Reports in 2005, 2006 and 2010 added urgency.

"It's not a question of whether a strong hurricane will hit New York City," the 2006 Assembly report warned. "It's just a question of when."

And a 2010 task force report to the Legislature concluded that "the combination of rising sea level, continuing climate change, and more development in high-risk areas has raised the level of New York's vulnerability to coast storms . . . The challenge is real, and sea level rise will progress regardless of New York's response."

The Disaster Preparedness Commission met twice a year some years, but for other years there is no record of a meeting. Some administrations, including Cuomo's, convened many of the same agency heads to discuss emergency management. But even under Cuomo, who has taken a much greater interest in emergency management after three violent storms in his first two years in office, there are still three vacancies on the commission.

Richard Brodsky, a former New York Democratic assemblyman who was chairman of the committee that created the 2006 report, credits administrations with making some improvements to the plan in recent years, such as requiring a specific program to protect and evacuate the infirm and to save pets.

"But on two issues related to Sandy -- prevention and recovery -- they did almost nothing," Brodsky said. "If Goldman Sachs was smart enough to sandbag its building, why wasn't the MTA smart enough to sandbag the Battery Tunnel?"

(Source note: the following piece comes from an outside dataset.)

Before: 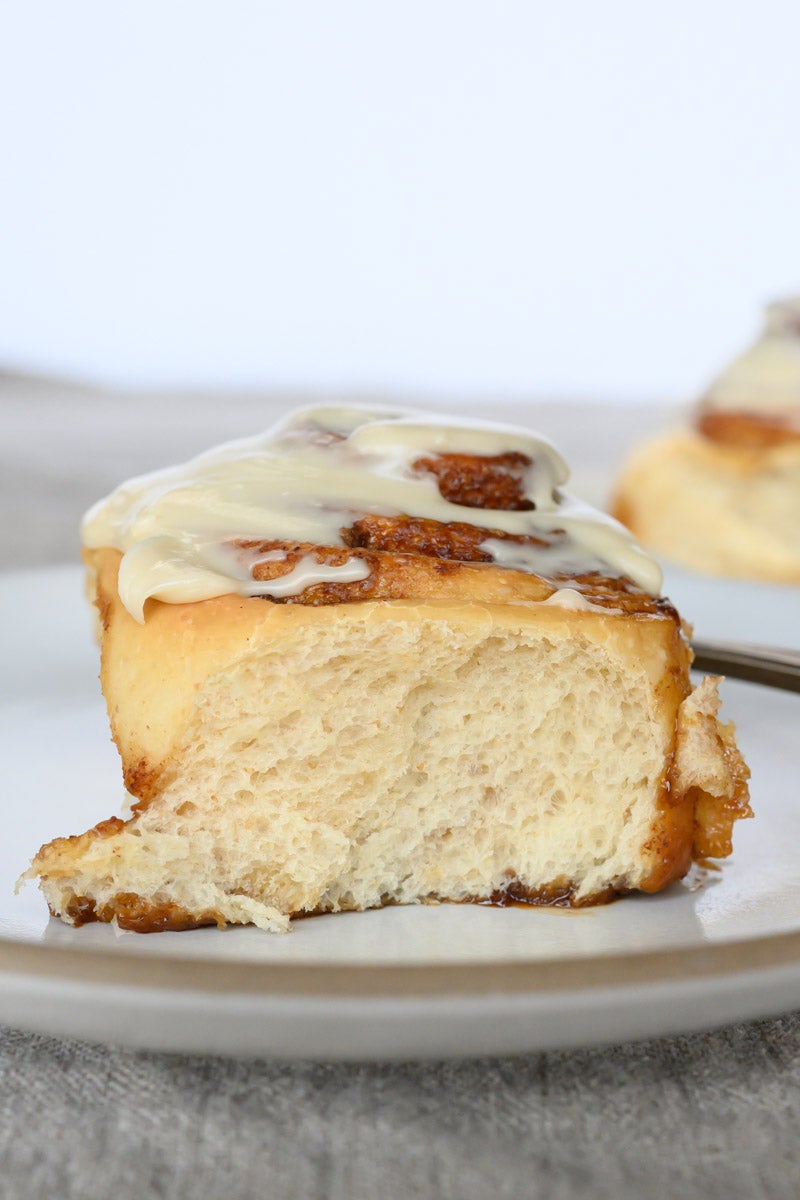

Sandy flooded both tubes of the Brooklyn-Battery Tunnel, now called the Hugh L. Carey Tunnel, which was one of the major and longest transportation disruptions of the storm.

Among the other crises Cuomo and New York City Mayor Michael Bloomberg faced on a daily basis during Sandy were the shortage of temporary housing, which continues, the long disruption of electricity and gasoline supply, generators in health care facilities swamped by floodwaters, restoring power from swamped electrical infrastructure and repairing commuter rail lines.

"What you've got here is a great number of consequences that were foreseeable, but unforeseen," Brodsky said. "Prevention is politically less sexy than disaster response."

There was another obstacle to enacting calls for more preparation: funding. The state and city were each facing $1 billion deficits from a slow economic recovery before Sandy hit.

"As your budget shrinks, the first thing that goes out the door is emergency management," said Michael Balboni, New York's disaster preparedness point man in the Republican-led Senate and in the Democratic administrations from 2001 to 2009.

"To take the 1978 law and really enable it, you need to put a ton of money behind it and there was no political will to do it," said Balboni, who now heads an emergency management firm in Manhattan.

Cuomo is now asking the federal government for more than $32 billion to cover the immediate costs triggered by Sandy, and another $9 billion for preventive measures to better protect the area for the next big storm.